Data to use ::
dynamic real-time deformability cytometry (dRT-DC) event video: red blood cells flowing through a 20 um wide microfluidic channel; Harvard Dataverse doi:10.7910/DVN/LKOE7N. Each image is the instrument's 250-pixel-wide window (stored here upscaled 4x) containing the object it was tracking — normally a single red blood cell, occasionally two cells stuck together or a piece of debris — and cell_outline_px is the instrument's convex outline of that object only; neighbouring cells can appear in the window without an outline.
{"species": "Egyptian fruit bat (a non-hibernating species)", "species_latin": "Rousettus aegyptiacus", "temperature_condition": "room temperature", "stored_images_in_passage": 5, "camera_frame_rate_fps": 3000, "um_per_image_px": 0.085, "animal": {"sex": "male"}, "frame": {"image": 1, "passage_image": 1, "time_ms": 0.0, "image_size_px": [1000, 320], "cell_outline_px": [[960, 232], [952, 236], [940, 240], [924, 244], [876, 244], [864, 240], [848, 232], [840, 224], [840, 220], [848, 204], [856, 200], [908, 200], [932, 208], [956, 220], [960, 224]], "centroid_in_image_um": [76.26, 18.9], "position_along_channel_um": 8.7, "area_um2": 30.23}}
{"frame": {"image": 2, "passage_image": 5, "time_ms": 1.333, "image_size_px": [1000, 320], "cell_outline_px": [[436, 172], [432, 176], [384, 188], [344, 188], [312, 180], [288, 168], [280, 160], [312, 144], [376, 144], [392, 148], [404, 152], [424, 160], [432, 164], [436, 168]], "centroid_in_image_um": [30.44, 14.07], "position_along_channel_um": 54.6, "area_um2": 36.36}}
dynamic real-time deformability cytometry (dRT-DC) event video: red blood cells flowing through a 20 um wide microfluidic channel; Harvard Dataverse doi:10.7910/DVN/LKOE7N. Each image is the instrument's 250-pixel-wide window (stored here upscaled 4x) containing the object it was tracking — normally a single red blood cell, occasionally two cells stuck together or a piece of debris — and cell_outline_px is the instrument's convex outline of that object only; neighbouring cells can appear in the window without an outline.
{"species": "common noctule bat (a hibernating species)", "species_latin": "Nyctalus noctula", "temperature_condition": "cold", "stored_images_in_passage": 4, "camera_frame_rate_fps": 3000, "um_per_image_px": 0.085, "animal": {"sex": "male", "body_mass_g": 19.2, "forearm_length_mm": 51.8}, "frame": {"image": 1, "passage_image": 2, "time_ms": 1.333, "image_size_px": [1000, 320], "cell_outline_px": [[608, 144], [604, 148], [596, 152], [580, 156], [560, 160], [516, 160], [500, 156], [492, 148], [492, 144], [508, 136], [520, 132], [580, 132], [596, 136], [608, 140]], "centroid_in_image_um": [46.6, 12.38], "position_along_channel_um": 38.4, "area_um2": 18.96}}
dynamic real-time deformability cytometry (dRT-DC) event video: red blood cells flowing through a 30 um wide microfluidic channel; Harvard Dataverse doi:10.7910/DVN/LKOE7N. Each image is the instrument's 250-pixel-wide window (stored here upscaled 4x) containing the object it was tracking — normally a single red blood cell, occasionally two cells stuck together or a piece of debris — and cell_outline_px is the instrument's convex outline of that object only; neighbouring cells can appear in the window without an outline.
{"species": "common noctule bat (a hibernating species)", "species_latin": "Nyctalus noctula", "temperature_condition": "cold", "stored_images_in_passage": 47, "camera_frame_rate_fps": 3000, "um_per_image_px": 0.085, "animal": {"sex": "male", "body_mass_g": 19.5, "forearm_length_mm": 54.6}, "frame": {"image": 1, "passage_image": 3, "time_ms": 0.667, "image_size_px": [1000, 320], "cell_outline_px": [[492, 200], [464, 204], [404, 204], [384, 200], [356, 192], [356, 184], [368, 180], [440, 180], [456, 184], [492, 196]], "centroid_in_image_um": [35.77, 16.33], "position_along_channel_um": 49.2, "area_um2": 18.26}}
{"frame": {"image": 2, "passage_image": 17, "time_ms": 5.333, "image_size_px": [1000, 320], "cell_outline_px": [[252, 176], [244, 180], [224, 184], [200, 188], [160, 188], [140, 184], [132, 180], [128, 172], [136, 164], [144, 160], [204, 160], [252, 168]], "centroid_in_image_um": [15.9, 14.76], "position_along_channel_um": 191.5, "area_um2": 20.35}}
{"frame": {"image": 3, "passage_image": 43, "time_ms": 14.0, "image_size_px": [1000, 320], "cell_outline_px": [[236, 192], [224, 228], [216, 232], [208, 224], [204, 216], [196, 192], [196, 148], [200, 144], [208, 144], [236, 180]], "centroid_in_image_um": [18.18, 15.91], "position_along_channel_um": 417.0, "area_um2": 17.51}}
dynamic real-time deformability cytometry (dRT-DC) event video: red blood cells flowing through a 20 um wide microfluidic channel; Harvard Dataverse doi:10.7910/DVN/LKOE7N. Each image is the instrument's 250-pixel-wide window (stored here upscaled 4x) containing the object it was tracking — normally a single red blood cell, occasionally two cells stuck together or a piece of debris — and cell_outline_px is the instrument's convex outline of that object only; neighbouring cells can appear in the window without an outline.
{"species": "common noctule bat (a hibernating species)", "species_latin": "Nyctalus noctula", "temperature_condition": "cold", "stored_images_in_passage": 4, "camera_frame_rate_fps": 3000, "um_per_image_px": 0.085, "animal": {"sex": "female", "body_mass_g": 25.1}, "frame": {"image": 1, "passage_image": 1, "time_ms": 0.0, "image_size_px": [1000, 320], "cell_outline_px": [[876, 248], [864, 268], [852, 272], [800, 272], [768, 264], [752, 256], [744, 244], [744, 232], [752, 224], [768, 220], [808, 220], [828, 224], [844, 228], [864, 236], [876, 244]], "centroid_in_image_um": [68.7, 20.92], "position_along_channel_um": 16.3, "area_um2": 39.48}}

What to do ::
Restate every entry word for word.

Result of this exercise ::
dynamic real-time deformability cytometry (dRT-DC) event video: red blood cells flowing through a 20 um wide microfluidic channel; Harvard Dataverse doi:10.7910/DVN/LKOE7N. Each image is the instrument's 250-pixel-wide window (stored here upscaled 4x) containing the object it was tracking — normally a single red blood cell, occasionally two cells stuck together or a piece of debris — and cell_outline_px is the instrument's convex outline of that object only; neighbouring cells can appear in the window without an outline.
{"species": "Egyptian fruit bat (a non-hibernating species)", "species_latin": "Rousettus aegyptiacus", "temperature_condition": "room temperature", "stored_images_in_passage": 5, "camera_frame_rate_fps": 3000, "um_per_image_px": 0.085, "animal": {"sex": "male"}, "frame": {"image": 1, "passage_image": 1, "time_ms": 0.0, "image_size_px": [1000, 320], "cell_outline_px": [[960, 232], [952, 236], [940, 240], [924, 244], [876, 244], [864, 240], [848, 232], [840, 224], [840, 220], [848, 204], [856, 200], [908, 200], [932, 208], [956, 220], [960, 224]], "centroid_in_image_um": [76.26, 18.9], "position_along_channel_um": 8.7, "area_um2": 30.23}}
{"frame": {"image": 2, "passage_image": 5, "time_ms": 1.333, "image_size_px": [1000, 320], "cell_outline_px": [[436, 172], [432, 176], [384, 188], [344, 188], [312, 180], [288, 168], [280, 160], [312, 144], [376, 144], [392, 148], [404, 152], [424, 160], [432, 164], [436, 168]], "centroid_in_image_um": [30.44, 14.07], "position_along_channel_um": 54.6, "area_um2": 36.36}}
dynamic real-time deformability cytometry (dRT-DC) event video: red blood cells flowing through a 20 um wide microfluidic channel; Harvard Dataverse doi:10.7910/DVN/LKOE7N. Each image is the instrument's 250-pixel-wide window (stored here upscaled 4x) containing the object it was tracking — normally a single red blood cell, occasionally two cells stuck together or a piece of debris — and cell_outline_px is the instrument's convex outline of that object only; neighbouring cells can appear in the window without an outline.
{"species": "common noctule bat (a hibernating species)", "species_latin": "Nyctalus noctula", "temperature_condition": "cold", "stored_images_in_passage": 4, "camera_frame_rate_fps": 3000, "um_per_image_px": 0.085, "animal": {"sex": "male", "body_mass_g": 19.2, "forearm_length_mm": 51.8}, "frame": {"image": 1, "passage_image": 2, "time_ms": 1.333, "image_size_px": [1000, 320], "cell_outline_px": [[608, 144], [604, 148], [596, 152], [580, 156], [560, 160], [516, 160], [500, 156], [492, 148], [492, 144], [508, 136], [520, 132], [580, 132], [596, 136], [608, 140]], "centroid_in_image_um": [46.6, 12.38], "position_along_channel_um": 38.4, "area_um2": 18.96}}
dynamic real-time deformability cytometry (dRT-DC) event video: red blood cells flowing through a 30 um wide microfluidic channel; Harvard Dataverse doi:10.7910/DVN/LKOE7N. Each image is the instrument's 250-pixel-wide window (stored here upscaled 4x) containing the object it was tracking — normally a single red blood cell, occasionally two cells stuck together or a piece of debris — and cell_outline_px is the instrument's convex outline of that object only; neighbouring cells can appear in the window without an outline.
{"species": "common noctule bat (a hibernating species)", "species_latin": "Nyctalus noctula", "temperature_condition": "cold", "stored_images_in_passage": 47, "camera_frame_rate_fps": 3000, "um_per_image_px": 0.085, "animal": {"sex": "male", "body_mass_g": 19.5, "forearm_length_mm": 54.6}, "frame": {"image": 1, "passage_image": 3, "time_ms": 0.667, "image_size_px": [1000, 320], "cell_outline_px": [[492, 200], [464, 204], [404, 204], [384, 200], [356, 192], [356, 184], [368, 180], [440, 180], [456, 184], [492, 196]], "centroid_in_image_um": [35.77, 16.33], "position_along_channel_um": 49.2, "area_um2": 18.26}}
{"frame": {"image": 2, "passage_image": 17, "time_ms": 5.333, "image_size_px": [1000, 320], "cell_outline_px": [[252, 176], [244, 180], [224, 184], [200, 188], [160, 188], [140, 184], [132, 180], [128, 172], [136, 164], [144, 160], [204, 160], [252, 168]], "centroid_in_image_um": [15.9, 14.76], "position_along_channel_um": 191.5, "area_um2": 20.35}}
{"frame": {"image": 3, "passage_image": 43, "time_ms": 14.0, "image_size_px": [1000, 320], "cell_outline_px": [[236, 192], [224, 228], [216, 232], [208, 224], [204, 216], [196, 192], [196, 148], [200, 144], [208, 144], [236, 180]], "centroid_in_image_um": [18.18, 15.91], "position_along_channel_um": 417.0, "area_um2": 17.51}}
dynamic real-time deformability cytometry (dRT-DC) event video: red blood cells flowing through a 20 um wide microfluidic channel; Harvard Dataverse doi:10.7910/DVN/LKOE7N. Each image is the instrument's 250-pixel-wide window (stored here upscaled 4x) containing the object it was tracking — normally a single red blood cell, occasionally two cells stuck together or a piece of debris — and cell_outline_px is the instrument's convex outline of that object only; neighbouring cells can appear in the window without an outline.
{"species": "common noctule bat (a hibernating species)", "species_latin": "Nyctalus noctula", "temperature_condition": "cold", "stored_images_in_passage": 4, "camera_frame_rate_fps": 3000, "um_per_image_px": 0.085, "animal": {"sex": "female", "body_mass_g": 25.1}, "frame": {"image": 1, "passage_image": 1, "time_ms": 0.0, "image_size_px": [1000, 320], "cell_outline_px": [[876, 248], [864, 268], [852, 272], [800, 272], [768, 264], [752, 256], [744, 244], [744, 232], [752, 224], [768, 220], [808, 220], [828, 224], [844, 228], [864, 236], [876, 244]], "centroid_in_image_um": [68.7, 20.92], "position_along_channel_um": 16.3, "area_um2": 39.48}}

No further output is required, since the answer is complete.